分类专栏： python 文章标签： python cluster 分组集群迭代

本文链接：https://blog.csdn.net/gt11799/article/details/40212019

版权

python 专栏收录该内容

35 篇文章 0 订阅

订阅专栏

这是一篇早就该写的文章，一直拖到了现在。

拿出一张国家地图，每出现一个患者，就在地图上按一个图钉，可以得到一个散点图。你可以想象成一个一个小洞戳满了地图，要分析的时候，医生建议把这些患者跟最近的患者结合到一起，分成52组，怎么解决这个问题呢？

这就是集群的计算，其实也是一个迭代的过程，首先是离得最近的两点结合到一起，把这两个点看成一个点，中心是二者位置的中心。然后继续计算，知道集群的数量符合要求为止。一听就知道计算量巨大，自然要绞尽脑汁的divide-merge了。在那之前，我们要整理出我们要面对的难题：

1.当3个点的集群和10个点的集群合并的时候，中心不是二者的中心的平均值，而应该是根据集群的大小给予一定的权重。

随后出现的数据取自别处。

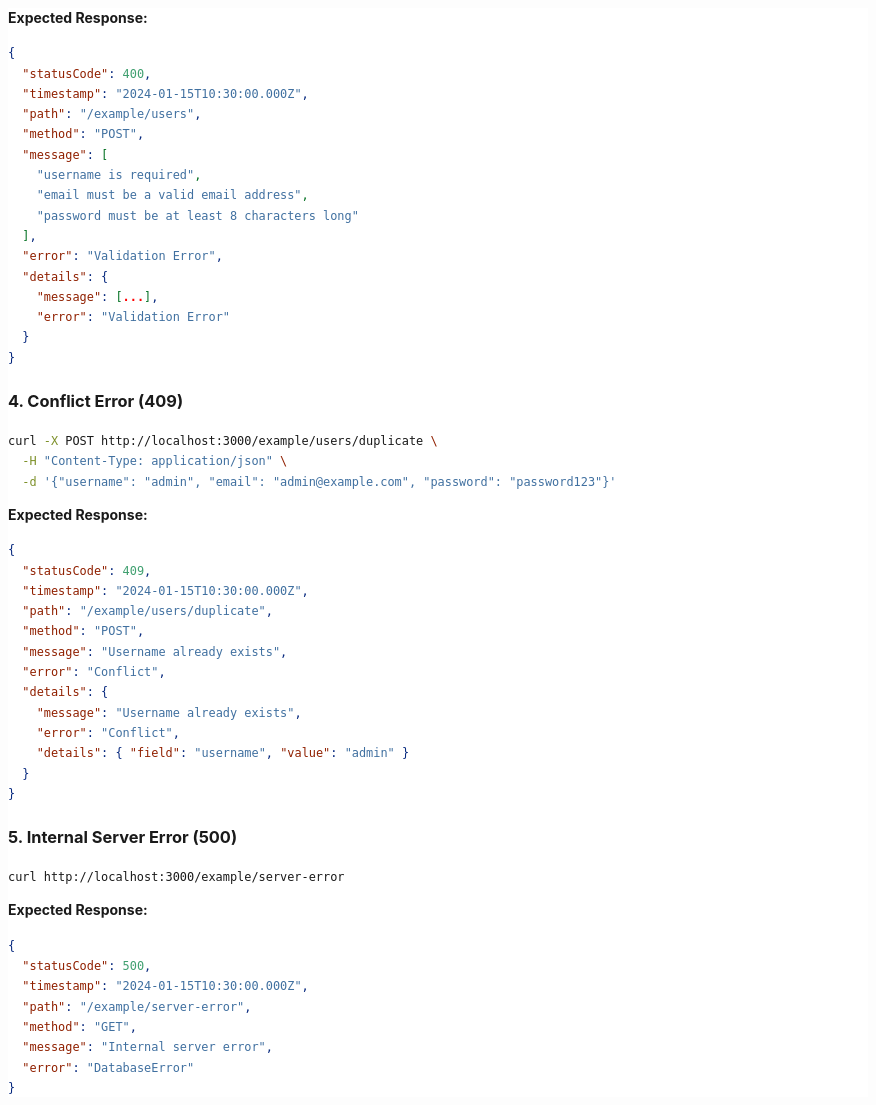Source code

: **Expected Response:**
```json
{
  "statusCode": 400,
  "timestamp": "2024-01-15T10:30:00.000Z",
  "path": "/example/users",
  "method": "POST",
  "message": [
    "username is required",
    "email must be a valid email address",
    "password must be at least 8 characters long"
  ],
  "error": "Validation Error",
  "details": {
    "message": [...],
    "error": "Validation Error"
  }
}
```

### 4. Conflict Error (409)
```bash
curl -X POST http://localhost:3000/example/users/duplicate \
  -H "Content-Type: application/json" \
  -d '{"username": "admin", "email": "admin@example.com", "password": "password123"}'
```

**Expected Response:**
```json
{
  "statusCode": 409,
  "timestamp": "2024-01-15T10:30:00.000Z",
  "path": "/example/users/duplicate",
  "method": "POST",
  "message": "Username already exists",
  "error": "Conflict",
  "details": {
    "message": "Username already exists",
    "error": "Conflict",
    "details": { "field": "username", "value": "admin" }
  }
}
```

### 5. Internal Server Error (500)
```bash
curl http://localhost:3000/example/server-error
```

**Expected Response:**
```json
{
  "statusCode": 500,
  "timestamp": "2024-01-15T10:30:00.000Z",
  "path": "/example/server-error",
  "method": "GET",
  "message": "Internal server error",
  "error": "DatabaseError"
}
```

2.这些点如何跟地图结合在一起？是不是对象本身要自带这些信息？

于是老师说，来来来，我们来建个类吧，作为处理这个问题的数据类型。于是老师为我们建立了一个Cluster类，其中不仅具备了多种性质，更是有了很多方便计算的method。老师建立的类如下：（具体参见源代码）

class Cluster:
    """
    Class for creating and merging clusters of counties
    """
    
    def __init__(self, fips_codes, horiz_pos, vert_pos, population, risk):
              
    def __repr__(self):
        
    def fips_codes(self):
    
    def horiz_center(self):
    
    def vert_center(self):
    
    def total_population(self):
    
    def averaged_risk(self):  
        
    def copy(self):

    def distance(self, other_cluster):
        
    def merge_clusters(self, other_cluster):
   
    def cluster_error(self, data_table):

fips_codes是一个set，里面包含着集群里所有地区的地区编码（应该跟我们的邮政编码挺像的）。然后是两个坐标，人口，以及患病风险。值得一提的是，这个格式是根据美国疾病预防网站上的数据格式而制定的。这门课上我们主要使用的癌症风险数据。

这些method也是极其有用的，避免了反复造轮子。method基本一目了然，merge_clusters就是两个集合的融合，cluster_error则是计算融合后的误差。

我们以下的计算都是基于这种数据格式的。

首先就是计算两个cluster的距离：

def pair_distance(cluster_list, idx1, idx2):
    return (cluster_list[idx1].distance(cluster_list[idx2]), min(idx1, idx2), max(idx1, idx2))

因为会反复用到，因此建立这样一个辅助函数。

在我的源代码中，有两种方法计算两个距离最近的点，一种就是普通的迭代，一个一个去计算，这种方法就不提了。另外一种就是divide-merge了。

我们可以在脑海中构思这样一幅画面，一群点扔在坐标轴第一象限，我们把有点的区域拿出来，从中间切开，分成两个区域；然后再继续切，直到每个区域只剩下不超过三个点为止，然后返回最小距离，再向上合并，每次也都是这么计算，返回最小的距离。

但是有个很明显的问题，如果最小距离的两个点恰好位于两个区域的界限的两侧怎么办？

于是我们在每次合并的时候，取得最小距离为d，然后把界线两侧各划出为d的区域来，把这些点按照y轴的大小排序，距离比d还小的两个点不会超出4个索引。（至于为什么我还没有想清楚。）

就这样，我们可以一层一层合并上来，最后就可以得到最小距离的两个点了。

一开始我也是这么实现的，代码的复杂程度并不高，但是却有致命的问题：需要在迭代内排序。排序是个复杂度极高的运算，因此算法速度的提升并不明显。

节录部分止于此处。